The officer was wearing the same combat gear as the troops, but you could tell he was an officer because he carried a pistol instead of a carbine. There was something else I could tell about him right away, and he confirmed it when he spoke. "I'm Major Dominic DeSota of the United States Army," he said, in a voice I knew very well, "and you are all my prisoners of war."

He said it clearly enough, but there was a strain in his voice. I knew why. The words were addressed to the colonel, but the man's eyes were stuck on me, and the expression on his face was one I knew well. It was the same expression I wore myself. I said, "Hello, me." The other guy's expression hardened. "I thought you'd disappeared," I went on. "Was that some kind of a joke?"

He jerked his head at a soldier, who stepped up behind me and grabbed my arms. Something cold and harsh bit into my wrists, behind my back, and I knew I'd been handcuffed. "I don't know what you mean about disappearing," the other me said, "but there's no joke.

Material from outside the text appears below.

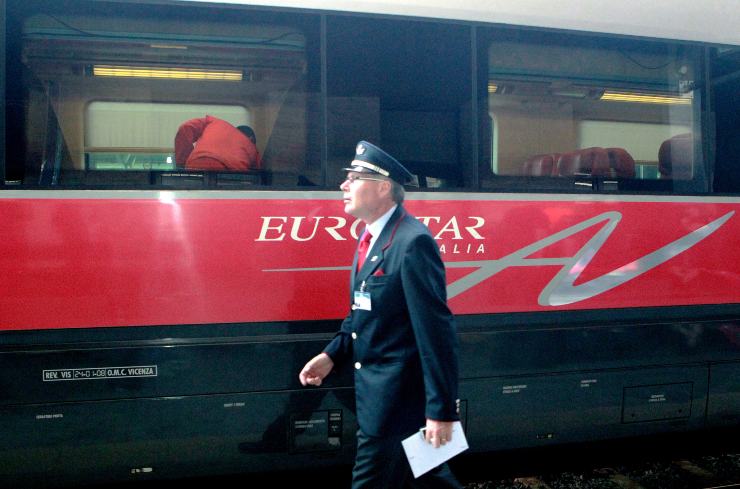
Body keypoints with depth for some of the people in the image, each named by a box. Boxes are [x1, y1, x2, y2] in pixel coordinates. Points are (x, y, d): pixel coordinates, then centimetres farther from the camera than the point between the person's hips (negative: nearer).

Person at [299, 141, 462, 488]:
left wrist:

You're all in protective custody."

"For what?" demanded the colonel, accepting handcuffs of his own.

"Just while we straighten things out with your government," the "I" assured us. "We have to explain to them what they're going to do, and you're prisoners until they agree. That's your best option, see? If you don't like it, you do have one other choice. You can offer resistance. Then you won't be prisoners any more, just dead."

A combo driver, hunched high in the cab of his big John Deere, drove slowly down the rows of early beans, thinking of nothing more serious than a cold beer and the Sox game he was missing on TV, when he heard from behind him the zap-zap-zap of high-speed cars passing and the rrrrawr-rrrrawr of sixteen-wheel semis. Out of the corner of his eye he saw a huge diesel beanng down on him. Frantically he wrenched the wheel of the combo. He spoiled a dozen rows, but when he looked back there was nothing there.

23 August 1983

9:10 P.M. Mrs. Nyla Christophe Bowquist

It was really disappointing to be in Dom's hometown without Dom there, but I kept busy, There's always plenty to do getting ready for a concert. There are press interviews. There are cocktails before the performance, mixing with the heavy donors to the National Symphony. Most of all, there are rehearsals. Ten minutes of rehearsal with the orchestra uses up an hour of my time—worrying about it beforehand, trying to remember all the cuts and tempi and intonations we'd agreed on afterward. One would think that rehearsing with Mstislav Rostropovich ought to be easier than most, because Slavi started out as a cellist himself. Not a bit of it. He is an endless fusser. He can drive you crazy fidgeting over the dynamics for one oboe, or the exact number of microseconds a note should be syncopated. I don't mean that I don't like working with him. He has a wonderful sense of humor, for instance. In fact, I love the man.